Wednesday, September 27, 2017

Trump's Big CON: He is the Dupable President

Another MUST READ: the Washington Post, Stephen K. Bannon’s remarkable admission: President Trump is easily duped, which states in full:

"The information that President Trump sees has been a major subplot of the White House's internal drama. Aides often privately describe the president as highly susceptible to acting upon the last piece of information he's seen — no matter how dubious. And controlling that flow of information is a big part of new White House Chief of Staff John F. Kelly's effort to right the ship and keep the Oval Office on-task.

But rarely do you see someone close to the president just come out and admit how unsophisticated he is as a consumer of information.
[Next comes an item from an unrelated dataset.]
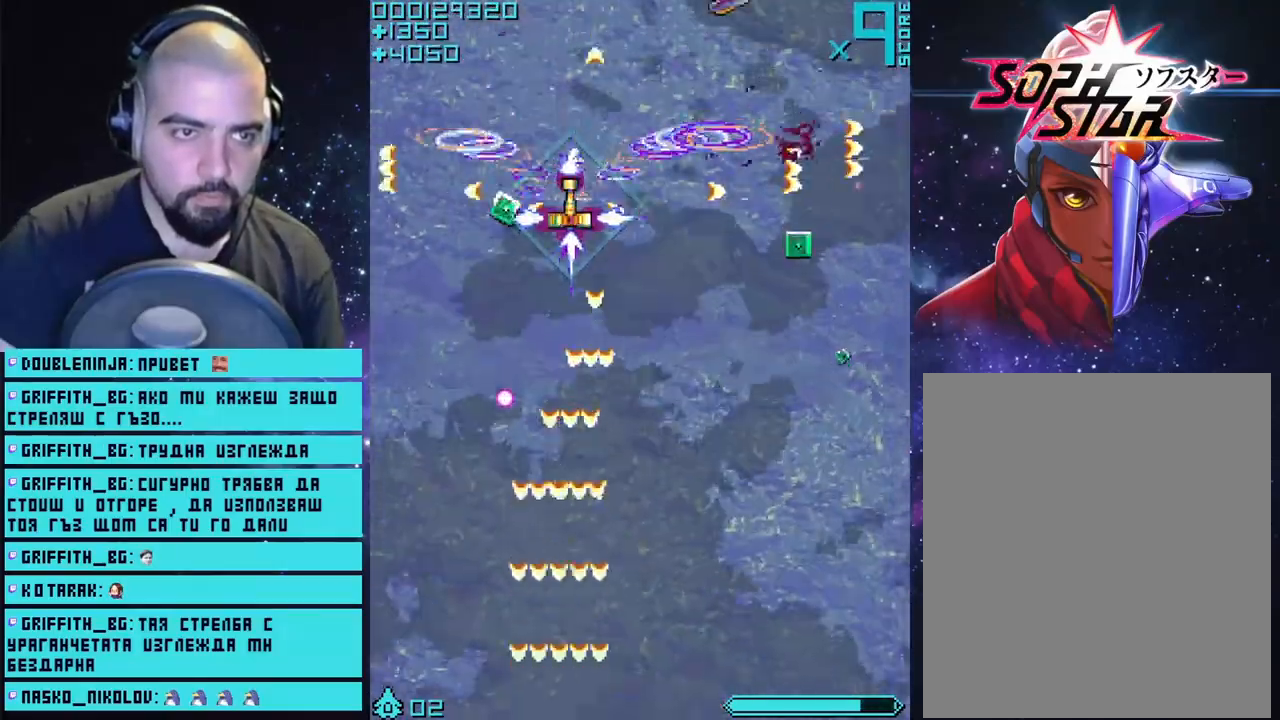
{"buttons": ["CROSS"], "left_stick": "right", "right_stick": "center", "events": [[33, "left_stick", "left"], [217, "left_stick", "right"]]}
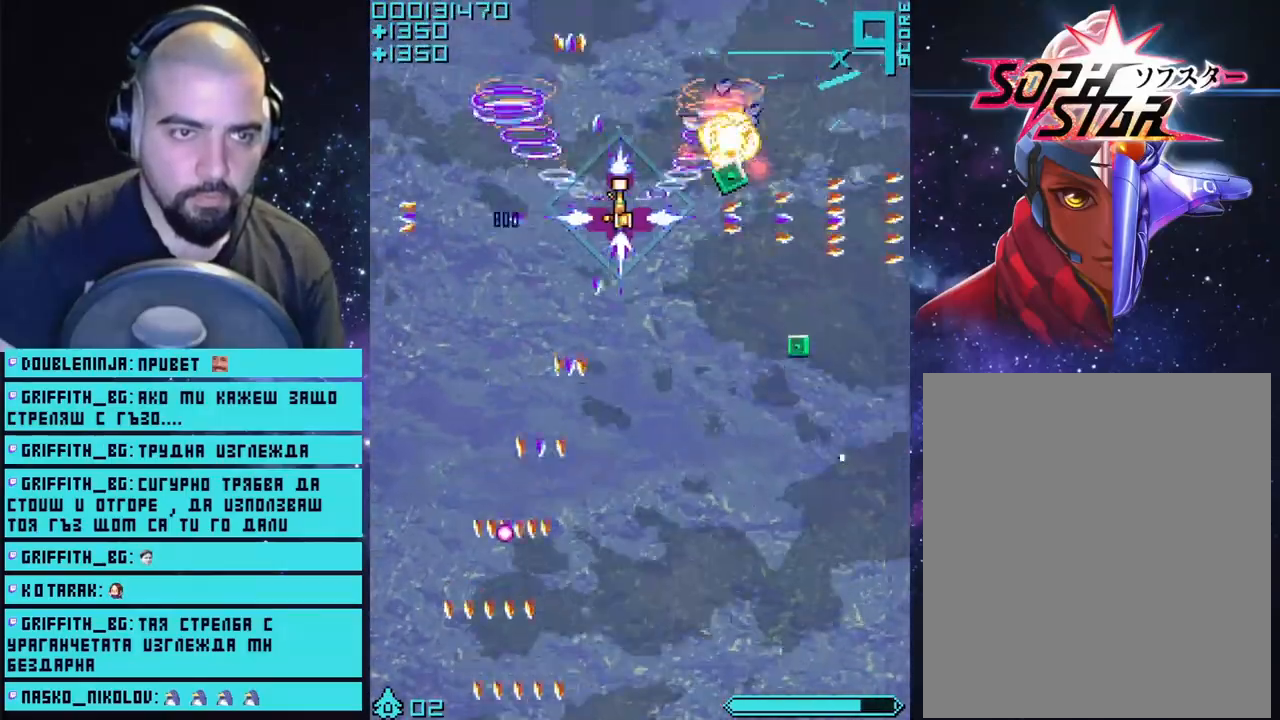
{"buttons": ["CROSS"], "left_stick": "up-left", "right_stick": "center", "events": [[283, "left_stick", "up-right"], [417, "left_stick", "up-left"]]}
That's what Stephen K. Bannon did Monday night, though not quite in so many words. While chatting with Fox News's Sean Hannity, the former White House chief strategist suggested that Trump was essentially duped into supporting appointed Sen. Luther Strange (R-Ala.) in Tuesday's Alabama special-election runoff. And it wasn't really all that subtle.
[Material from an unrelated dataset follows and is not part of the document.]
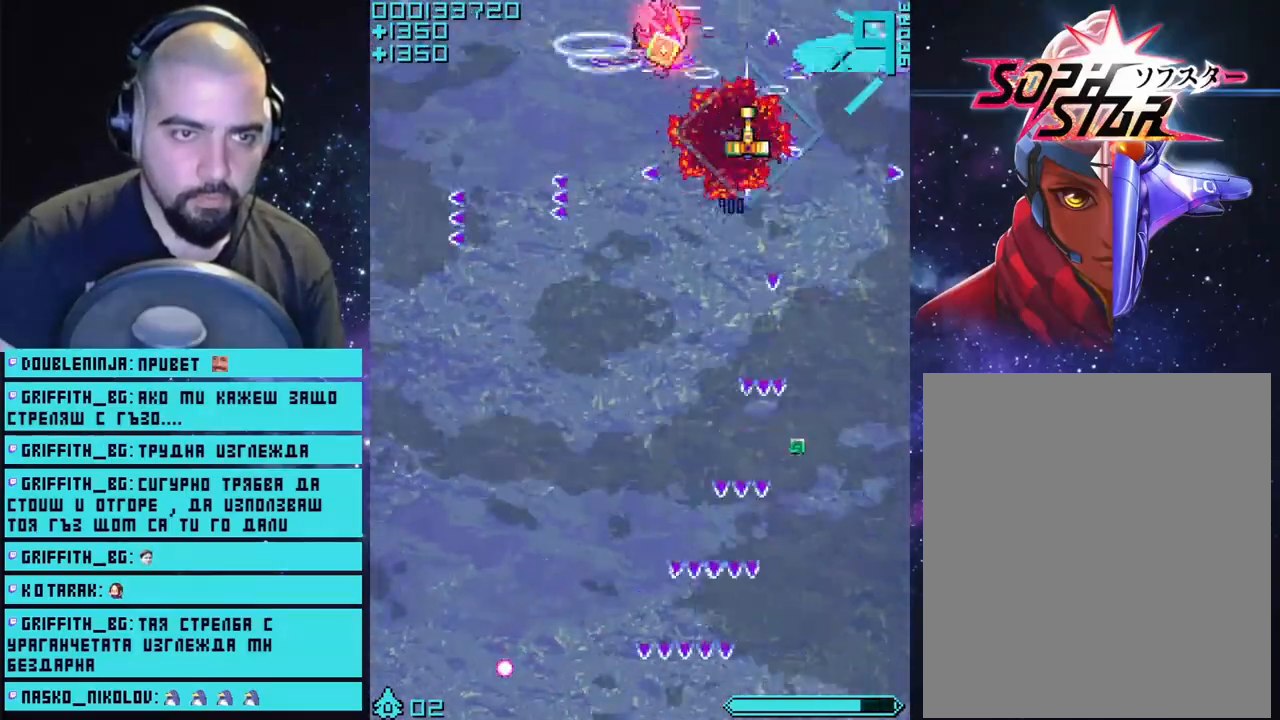
{"buttons": ["CROSS"], "left_stick": "right", "right_stick": "center", "events": [[133, "left_stick", "left"], [317, "left_stick", "center"], [450, "left_stick", "right"]]}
Bannon, who along with Breitbart and some other Trump stalwarts, has endorsed former state Supreme Court justice Roy Moore against Strange, told Hannity that there needs to be a 'real … review' of how Trump came to the decision to endorse Strange.

'They tried to destroy Donald Trump; the same gang that is going after Roy Moore is the same gang that went after Donald Trump,' Bannon said. 'And I have to tell you, I think at some time later after [Tuesday], a real, you know, review has to be done of how President Trump got the wrong information and came down on the wrong side of the football here.'

Bannon's reasons for saying this are pretty apparent. Among them:

    He is signaling to potential Moore supporters that Strange really isn't Trump's kind of candidate and that they should feel good about voting for Moore.

    He is trying to give Trump an out after the special election — which Moore is favored to win — by suggesting that Moore was really the more Trumpian candidate all along.

    He is perhaps settling old White House scores by arguing that those around Trump don't have his interests at heart. (Bannon was one of those sources of information Kelly has sought to clamp down on.)

But making that argument — that Trump was duped — also means arguing that he is capable of being duped, and apparently rather easily in this case. Inherent in Bannon's argument is the idea that Trump either isn't discerning enough to make that endorsement decision for himself, or at least that he doesn't do enough homework.

Bannon is basically confirming everything aides have said privately about how unsophisticated Trump is in consuming information. This is the president of the United States, and Bannon is talking about him as if he's still a total political novice — a weather vane, even.

That's a pretty stunning admission coming from one of the people who has worked closest with Trump."